Veronika "Ronny" Kohlbach (3 January 1906 – 1996) was an Austrian athlete.

In 1931 Kohlbach earned a bronze medal at the
Olympics of Grace in the Swedish relay (with Herma Schurinek, Veronika Kohlbach, Liesl Perkaus and Maria Weese).

In 1934 Kohlbach earned a bronze medal at the 1934 Women's World Games in the 4 × 100 m relay (with Johanna Vancura, Else Spennader and Gerda Gottlieb).

She competed at the 1936 Summer Olympics in the 80 m hurdles, 4 × 100 m relay and discus throw, with the best result of 13th place in the discus throw.
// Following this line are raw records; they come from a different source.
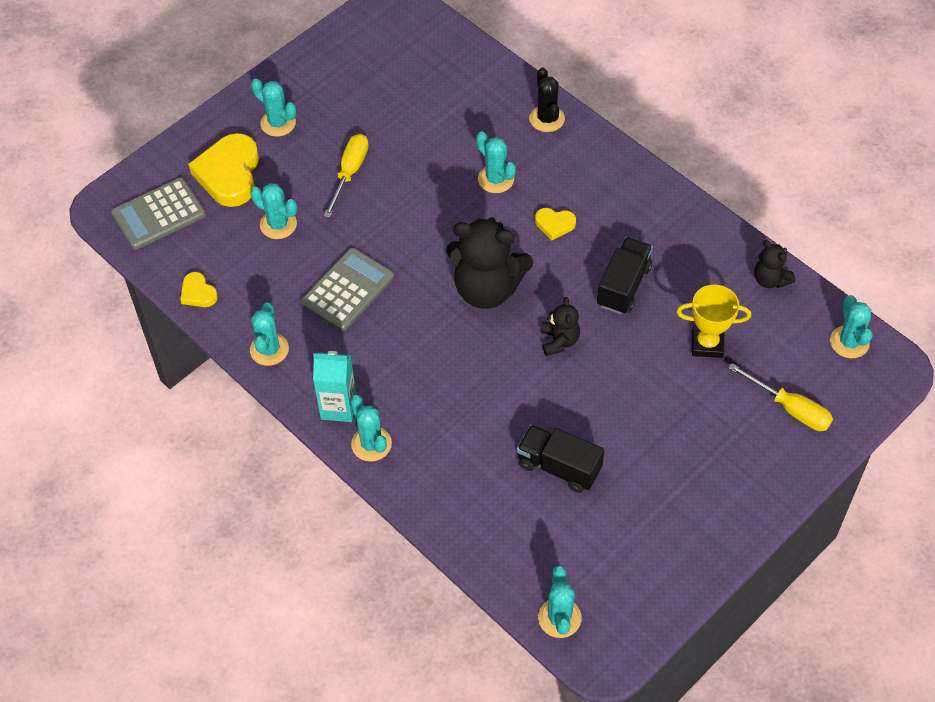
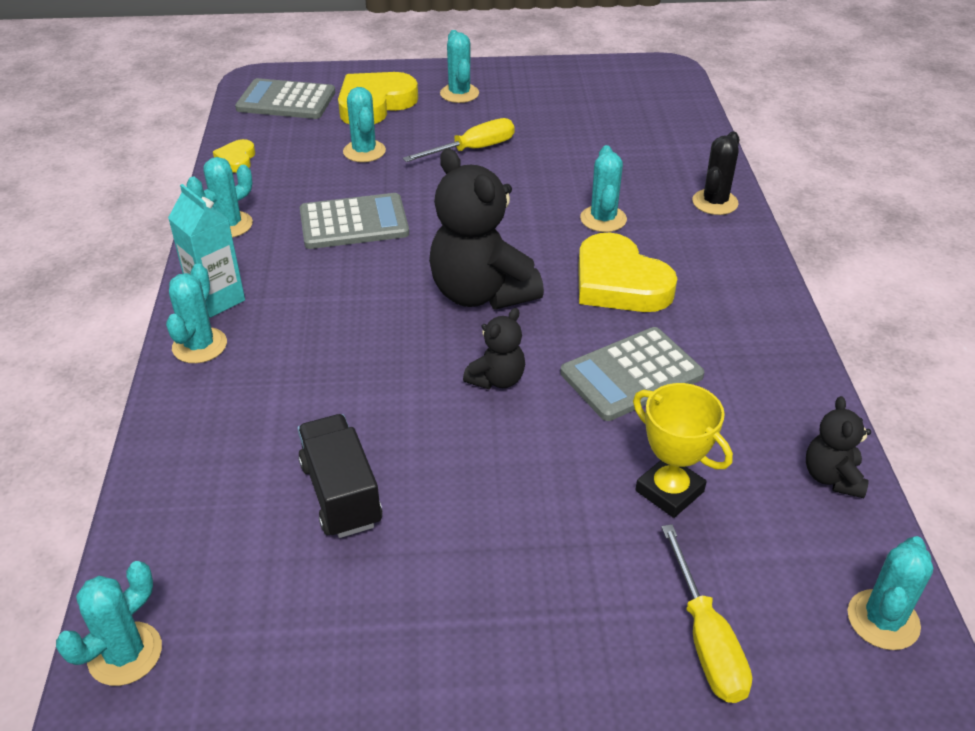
camera: 40 degrees right, 15 degrees down
yellow heart [535,208,576,240] -> yellow heart [578,233,677,312], size x2.02
black truck [597,237,653,314] -> grey calculator [560,327,704,421]

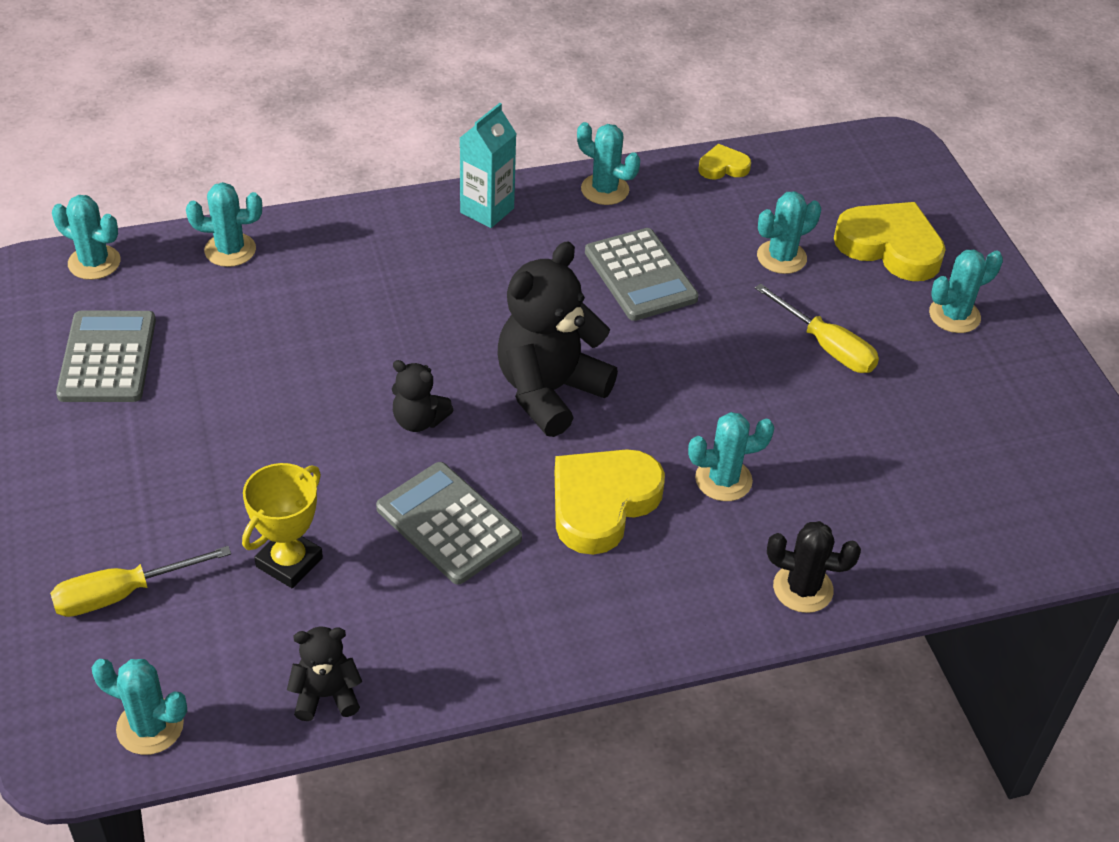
camera: 75 degrees right, 5 degrees up
turquoise cactus [166,263,227,363] -> turquoise cactus moved to [186,182,262,267]
grey calculator [235,78,335,119] -> grey calculator moved to [56,311,156,402]
black truck [298,414,382,538] -> none

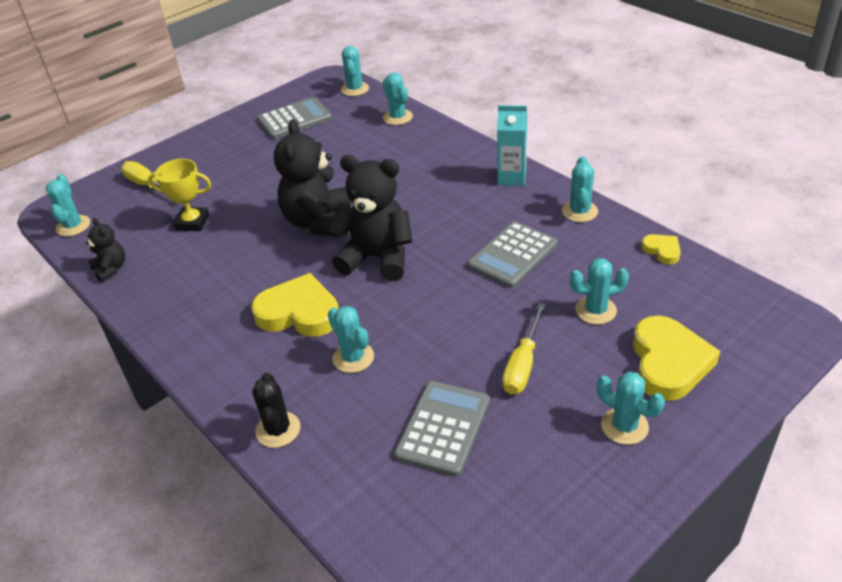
camera: 70 degrees right, 5 degrees down
grey calculator [376,462,522,585] -> grey calculator moved to [394,381,490,476]
black teddy bear [392,360,454,432] -> black teddy bear [274,119,351,237], size x2.00
turquoise cactus [757,191,821,274] -> turquoise cactus turned 45 degrees counterclockwise [570,258,629,325]

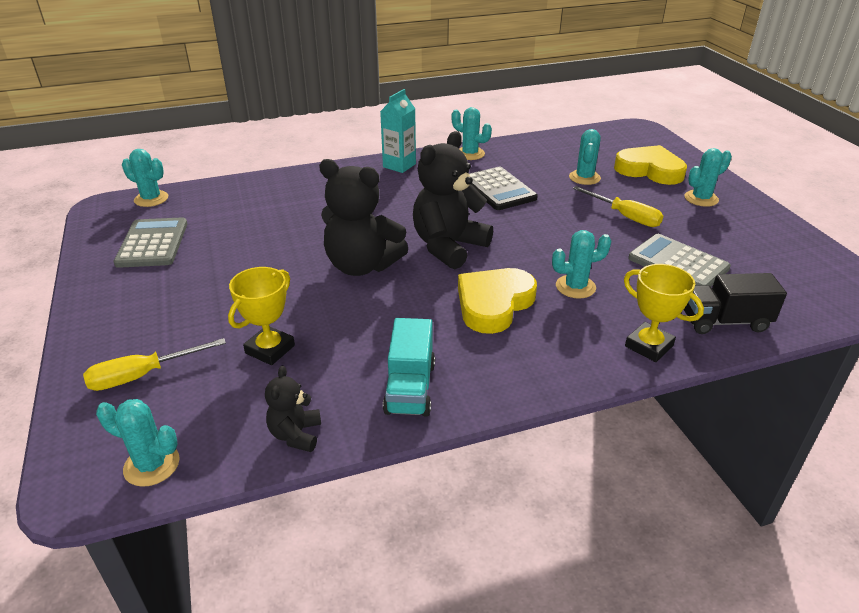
camera: 70 degrees left, 5 degrees down
black teddy bear [85,218,125,282] -> black teddy bear turned 75 degrees counterclockwise [265,366,321,452]
black cactus [252,373,300,448] -> yellow trophy [624,264,704,362]
turquoise cactus [383,73,413,125] -> none
grey calculator [468,221,558,288] -> black calculator [470,167,538,210]
yellow heart [641,234,681,264] -> none
none -> turquoise truck [383,318,435,417]
none -> black truck [683,273,787,334]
Two years later she finished fifth in the long jump at European championships, where she had to compete for the Nazi Germany due to their accession of Austria. Between 1931 and 1942 she won 29 Austrian titles in the 100 m (1931, 1932, 1935), 200 m (1931–1933, 1935), 4 × 100 m relay (1931, 1932, 1935–1938), 80 m hurdles (1935), long jump (1931–1933, 1935, 1936, 1940–1942), discus throw (1932, 1935–1937, 1941, 1942), and cross country (1932 and 1933).